> Work task:
Your answer must be the lines of the material below, exactly as written, from its first line through the line with "a Desa Sitanggoru belum", and no pictures.

> Supplied entries:
════
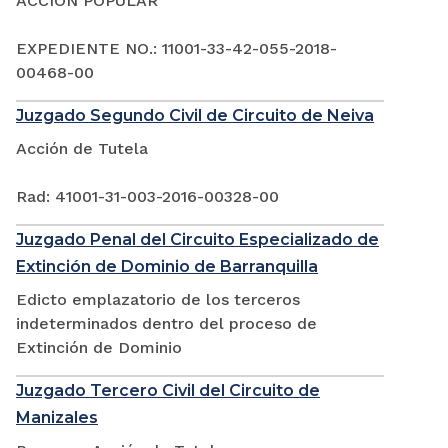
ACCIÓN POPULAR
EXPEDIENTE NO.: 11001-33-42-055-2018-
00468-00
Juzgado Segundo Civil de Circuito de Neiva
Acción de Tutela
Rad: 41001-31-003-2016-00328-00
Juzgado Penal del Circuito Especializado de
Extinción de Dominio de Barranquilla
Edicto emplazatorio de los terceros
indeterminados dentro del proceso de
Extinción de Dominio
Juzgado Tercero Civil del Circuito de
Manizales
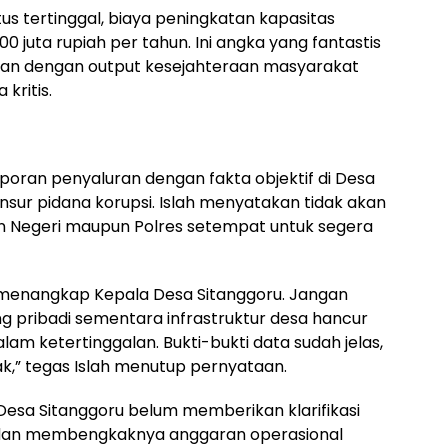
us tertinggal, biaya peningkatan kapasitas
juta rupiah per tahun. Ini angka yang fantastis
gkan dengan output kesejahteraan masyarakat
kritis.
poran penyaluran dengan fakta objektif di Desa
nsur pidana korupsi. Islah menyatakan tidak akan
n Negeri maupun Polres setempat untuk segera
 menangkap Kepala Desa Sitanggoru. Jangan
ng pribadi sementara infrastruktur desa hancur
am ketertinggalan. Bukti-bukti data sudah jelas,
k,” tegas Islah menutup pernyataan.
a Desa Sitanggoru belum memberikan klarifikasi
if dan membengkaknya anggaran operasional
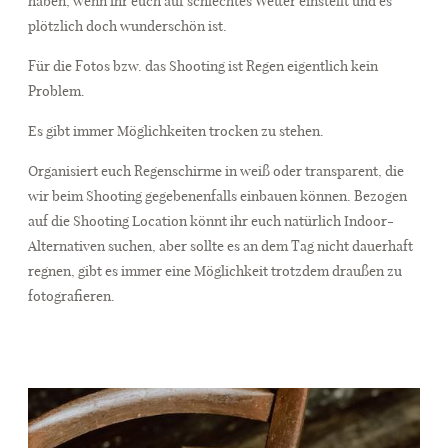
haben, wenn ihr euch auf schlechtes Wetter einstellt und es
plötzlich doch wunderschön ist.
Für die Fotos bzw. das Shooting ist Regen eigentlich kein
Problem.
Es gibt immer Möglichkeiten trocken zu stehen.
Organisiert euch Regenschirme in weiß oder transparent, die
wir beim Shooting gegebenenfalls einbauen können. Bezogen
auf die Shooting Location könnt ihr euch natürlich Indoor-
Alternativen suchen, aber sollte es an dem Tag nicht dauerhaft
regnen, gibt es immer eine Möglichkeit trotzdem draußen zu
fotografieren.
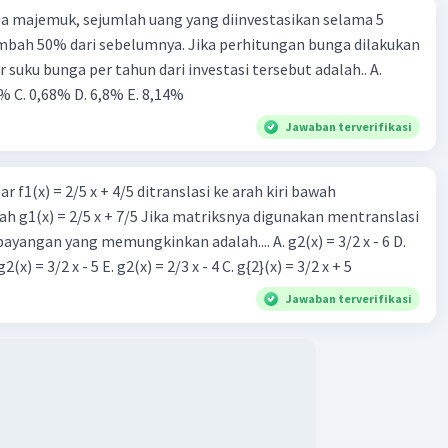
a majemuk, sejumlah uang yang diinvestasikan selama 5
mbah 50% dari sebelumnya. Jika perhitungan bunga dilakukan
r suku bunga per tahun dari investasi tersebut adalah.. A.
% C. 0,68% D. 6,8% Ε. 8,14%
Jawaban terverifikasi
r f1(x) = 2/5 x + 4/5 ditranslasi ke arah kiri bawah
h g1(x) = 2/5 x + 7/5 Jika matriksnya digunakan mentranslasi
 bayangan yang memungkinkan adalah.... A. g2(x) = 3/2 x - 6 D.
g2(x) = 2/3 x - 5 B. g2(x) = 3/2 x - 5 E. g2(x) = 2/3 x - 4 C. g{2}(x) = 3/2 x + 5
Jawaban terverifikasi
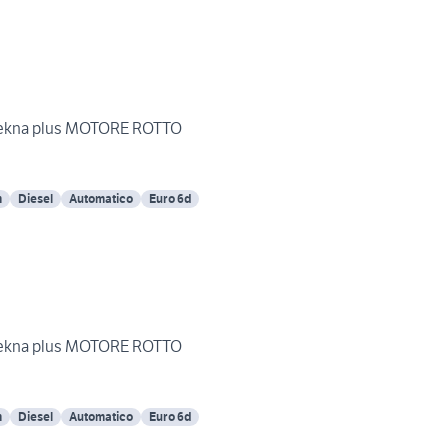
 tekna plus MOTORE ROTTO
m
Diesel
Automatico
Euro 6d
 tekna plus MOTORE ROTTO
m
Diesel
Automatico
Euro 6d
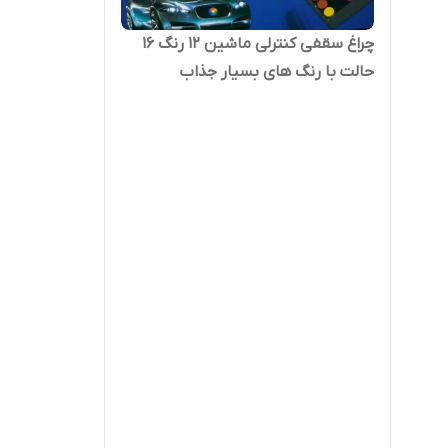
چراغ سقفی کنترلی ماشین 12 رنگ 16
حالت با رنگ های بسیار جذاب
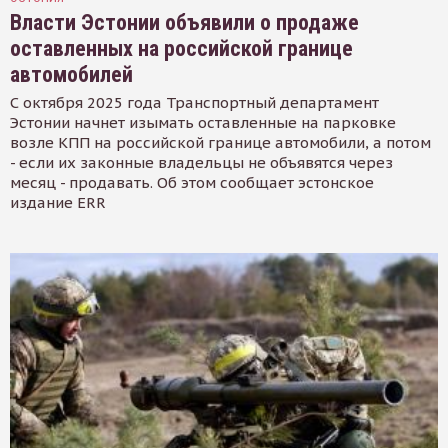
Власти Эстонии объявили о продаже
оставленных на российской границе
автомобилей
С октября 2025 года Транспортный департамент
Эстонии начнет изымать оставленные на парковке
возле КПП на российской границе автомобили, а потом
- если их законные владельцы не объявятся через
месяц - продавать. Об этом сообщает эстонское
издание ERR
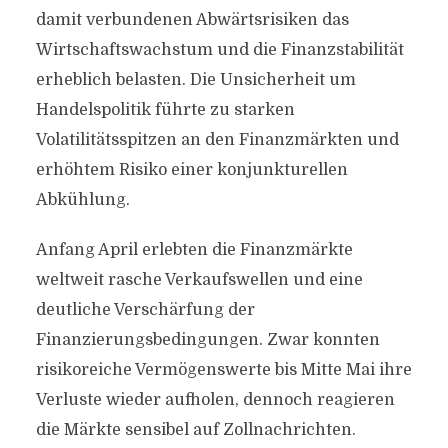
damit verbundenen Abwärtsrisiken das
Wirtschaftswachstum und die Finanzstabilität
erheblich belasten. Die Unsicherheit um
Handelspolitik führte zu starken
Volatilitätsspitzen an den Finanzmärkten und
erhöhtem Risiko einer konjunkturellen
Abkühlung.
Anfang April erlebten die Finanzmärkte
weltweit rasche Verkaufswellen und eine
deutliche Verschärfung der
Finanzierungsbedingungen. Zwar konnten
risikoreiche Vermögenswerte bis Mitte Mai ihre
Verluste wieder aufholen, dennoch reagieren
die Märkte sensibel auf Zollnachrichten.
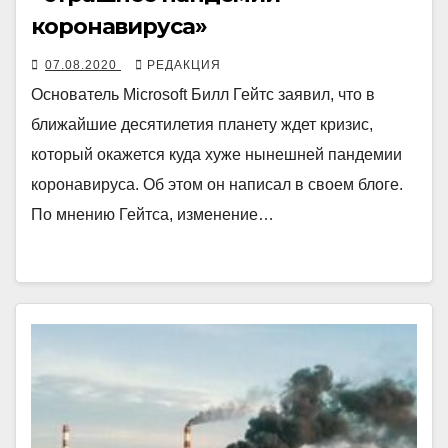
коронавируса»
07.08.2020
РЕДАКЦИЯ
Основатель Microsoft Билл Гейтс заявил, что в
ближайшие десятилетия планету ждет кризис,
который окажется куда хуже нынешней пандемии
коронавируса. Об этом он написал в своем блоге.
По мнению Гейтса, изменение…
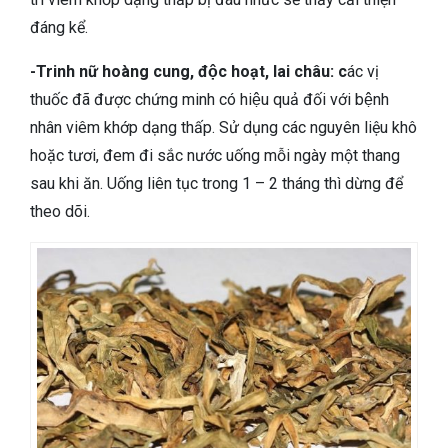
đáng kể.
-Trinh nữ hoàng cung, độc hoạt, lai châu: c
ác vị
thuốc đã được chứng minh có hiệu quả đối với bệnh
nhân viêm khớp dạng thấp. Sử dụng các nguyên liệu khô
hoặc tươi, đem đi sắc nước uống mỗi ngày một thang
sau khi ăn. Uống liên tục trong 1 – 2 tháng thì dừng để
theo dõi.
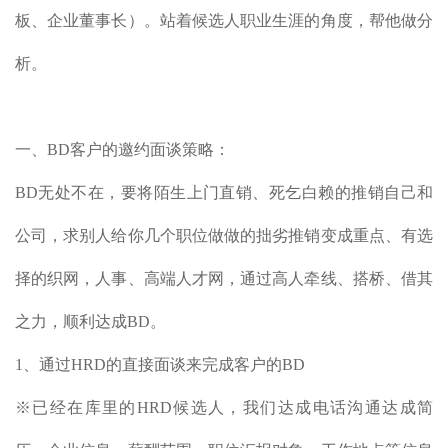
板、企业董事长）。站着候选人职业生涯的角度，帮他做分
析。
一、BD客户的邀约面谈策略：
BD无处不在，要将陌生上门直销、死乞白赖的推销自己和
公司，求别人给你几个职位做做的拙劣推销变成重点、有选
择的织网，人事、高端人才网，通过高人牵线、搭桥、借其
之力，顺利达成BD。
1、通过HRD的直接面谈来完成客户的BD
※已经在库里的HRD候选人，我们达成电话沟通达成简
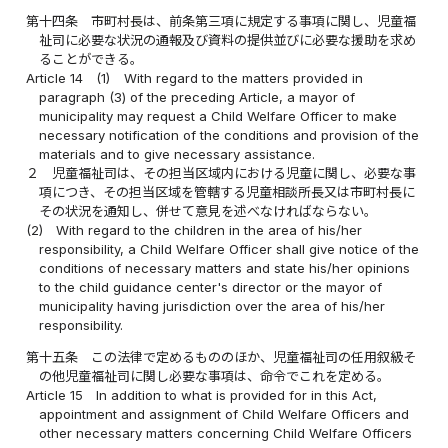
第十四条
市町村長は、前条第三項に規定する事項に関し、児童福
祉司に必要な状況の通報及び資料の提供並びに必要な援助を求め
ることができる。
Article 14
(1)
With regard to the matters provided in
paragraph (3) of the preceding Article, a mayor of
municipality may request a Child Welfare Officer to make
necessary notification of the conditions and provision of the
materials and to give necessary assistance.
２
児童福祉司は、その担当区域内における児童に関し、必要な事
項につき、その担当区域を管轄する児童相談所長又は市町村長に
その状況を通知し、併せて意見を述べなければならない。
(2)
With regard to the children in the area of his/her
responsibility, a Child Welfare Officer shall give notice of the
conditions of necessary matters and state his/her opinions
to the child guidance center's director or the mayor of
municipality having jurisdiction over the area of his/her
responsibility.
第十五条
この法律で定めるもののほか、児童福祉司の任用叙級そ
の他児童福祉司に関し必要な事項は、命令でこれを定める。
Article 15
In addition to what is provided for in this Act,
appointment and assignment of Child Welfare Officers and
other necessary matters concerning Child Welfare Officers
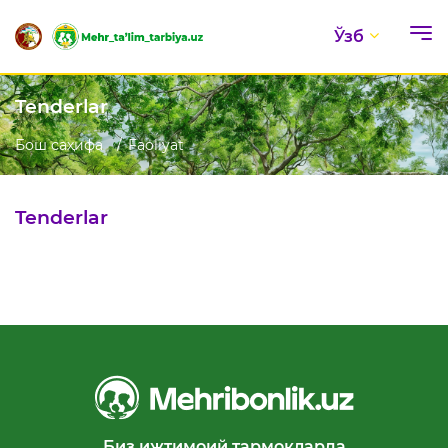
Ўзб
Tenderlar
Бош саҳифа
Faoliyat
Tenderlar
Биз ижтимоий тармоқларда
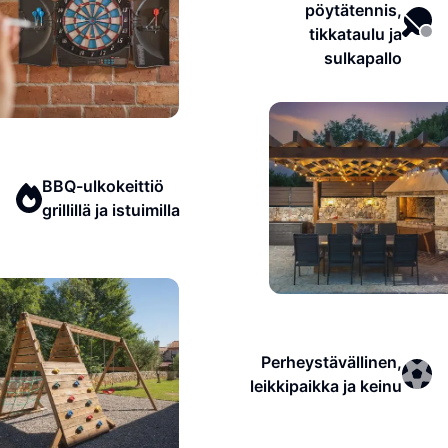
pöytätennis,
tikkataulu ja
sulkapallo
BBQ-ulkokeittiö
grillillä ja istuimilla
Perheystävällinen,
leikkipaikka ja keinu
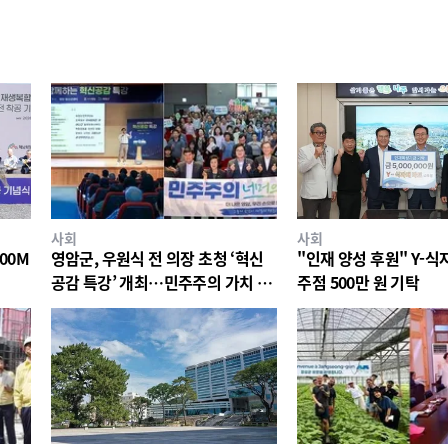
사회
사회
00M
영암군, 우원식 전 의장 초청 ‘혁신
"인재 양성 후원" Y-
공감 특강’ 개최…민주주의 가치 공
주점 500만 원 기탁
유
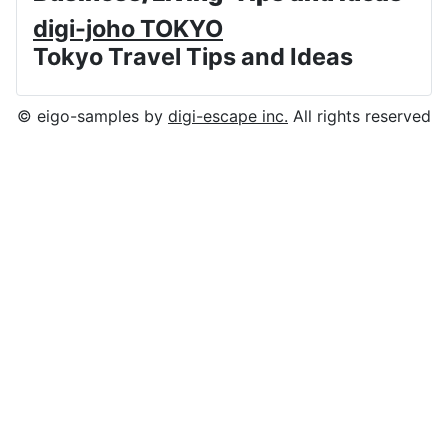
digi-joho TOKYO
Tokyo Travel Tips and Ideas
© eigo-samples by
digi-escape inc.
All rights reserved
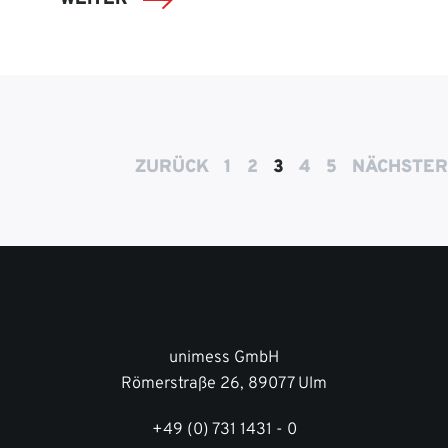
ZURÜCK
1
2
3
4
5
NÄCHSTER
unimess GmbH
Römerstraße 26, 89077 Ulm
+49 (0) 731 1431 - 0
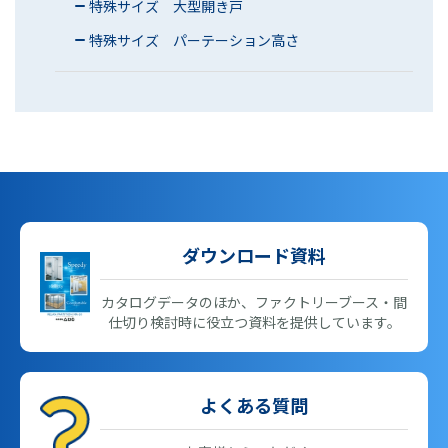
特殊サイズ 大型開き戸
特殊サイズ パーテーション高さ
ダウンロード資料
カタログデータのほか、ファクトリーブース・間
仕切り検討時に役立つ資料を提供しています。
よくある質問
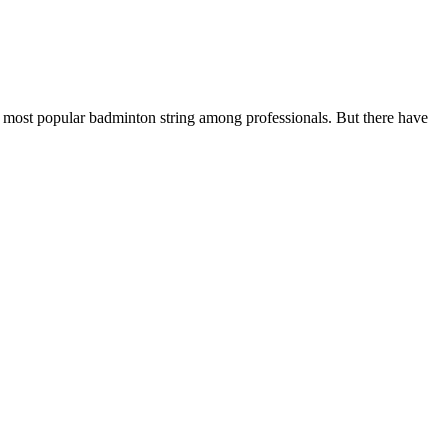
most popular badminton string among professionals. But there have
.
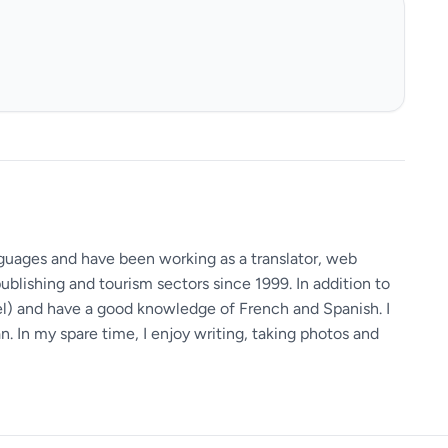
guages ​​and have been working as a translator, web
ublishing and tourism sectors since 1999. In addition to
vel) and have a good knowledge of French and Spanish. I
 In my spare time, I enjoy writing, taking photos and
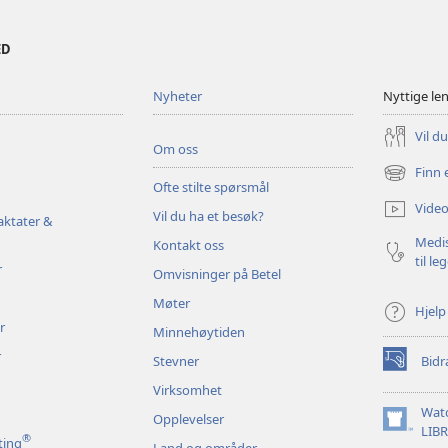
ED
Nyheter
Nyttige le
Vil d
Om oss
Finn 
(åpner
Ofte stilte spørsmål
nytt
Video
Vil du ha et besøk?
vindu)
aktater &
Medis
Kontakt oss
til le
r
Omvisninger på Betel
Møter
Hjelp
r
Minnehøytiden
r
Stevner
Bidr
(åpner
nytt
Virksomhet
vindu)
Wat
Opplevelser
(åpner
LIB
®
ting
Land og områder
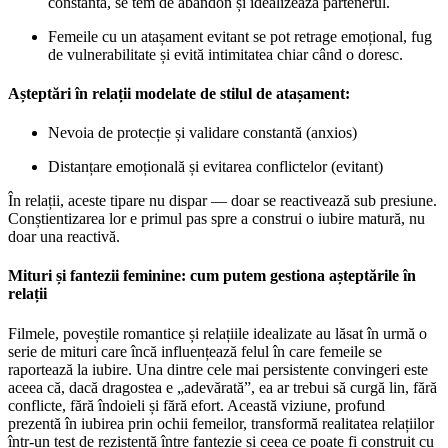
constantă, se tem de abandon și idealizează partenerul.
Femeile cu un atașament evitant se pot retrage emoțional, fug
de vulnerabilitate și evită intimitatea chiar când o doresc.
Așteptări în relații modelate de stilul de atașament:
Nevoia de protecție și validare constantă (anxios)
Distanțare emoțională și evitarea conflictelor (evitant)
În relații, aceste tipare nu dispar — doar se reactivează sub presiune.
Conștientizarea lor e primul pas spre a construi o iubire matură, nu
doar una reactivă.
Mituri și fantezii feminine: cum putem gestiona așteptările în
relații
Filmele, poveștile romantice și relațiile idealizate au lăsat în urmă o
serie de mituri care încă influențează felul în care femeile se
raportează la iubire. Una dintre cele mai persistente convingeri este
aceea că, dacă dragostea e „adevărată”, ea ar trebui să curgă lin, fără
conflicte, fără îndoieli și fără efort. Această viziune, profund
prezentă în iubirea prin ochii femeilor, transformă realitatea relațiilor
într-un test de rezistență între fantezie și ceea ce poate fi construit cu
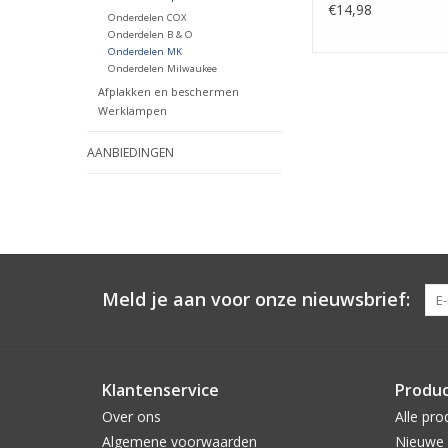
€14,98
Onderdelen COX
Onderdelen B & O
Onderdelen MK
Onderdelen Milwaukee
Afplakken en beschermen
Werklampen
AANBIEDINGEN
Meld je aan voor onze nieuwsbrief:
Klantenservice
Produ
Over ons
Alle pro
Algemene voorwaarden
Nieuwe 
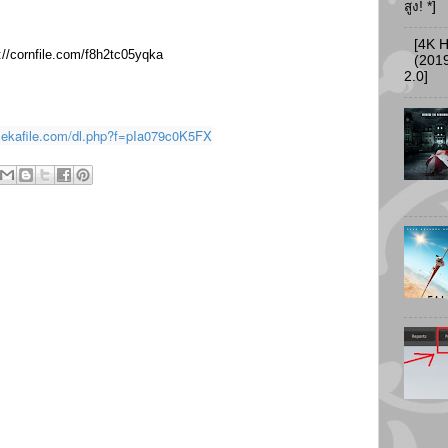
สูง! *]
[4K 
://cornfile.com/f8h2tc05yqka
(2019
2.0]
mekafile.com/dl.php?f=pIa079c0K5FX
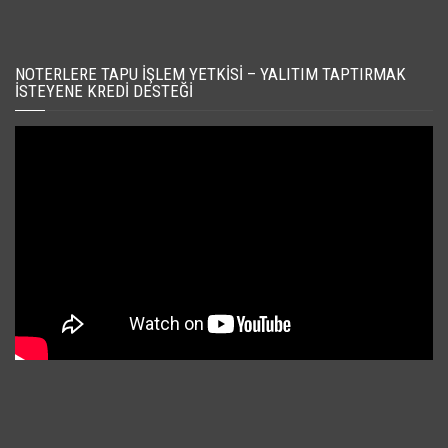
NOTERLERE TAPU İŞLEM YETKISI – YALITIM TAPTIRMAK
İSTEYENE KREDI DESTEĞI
════
> Finished exercise:
ACCIÓN POPULAR
EXPEDIENTE NO.: 11001-33-42-055-2018-
00468-00
Juzgado Segundo Civil de Circuito de Neiva
Acción de Tutela
Rad: 41001-31-003-2016-00328-00
Juzgado Penal del Circuito Especializado de
Extinción de Dominio de Barranquilla
Edicto emplazatorio de los terceros
indeterminados dentro del proceso de
Extinción de Dominio
Juzgado Tercero Civil del Circuito de
Manizales
us tertinggal, biaya peningkatan kapasitas
juta rupiah per tahun. Ini angka yang fantastis
gkan dengan output kesejahteraan masyarakat
kritis.
poran penyaluran dengan fakta objektif di Desa
nsur pidana korupsi. Islah menyatakan tidak akan
n Negeri maupun Polres setempat untuk segera
 menangkap Kepala Desa Sitanggoru. Jangan
ng pribadi sementara infrastruktur desa hancur
am ketertinggalan. Bukti-bukti data sudah jelas,
k,” tegas Islah menutup pernyataan.
a Desa Sitanggoru belum memberikan klarifikasi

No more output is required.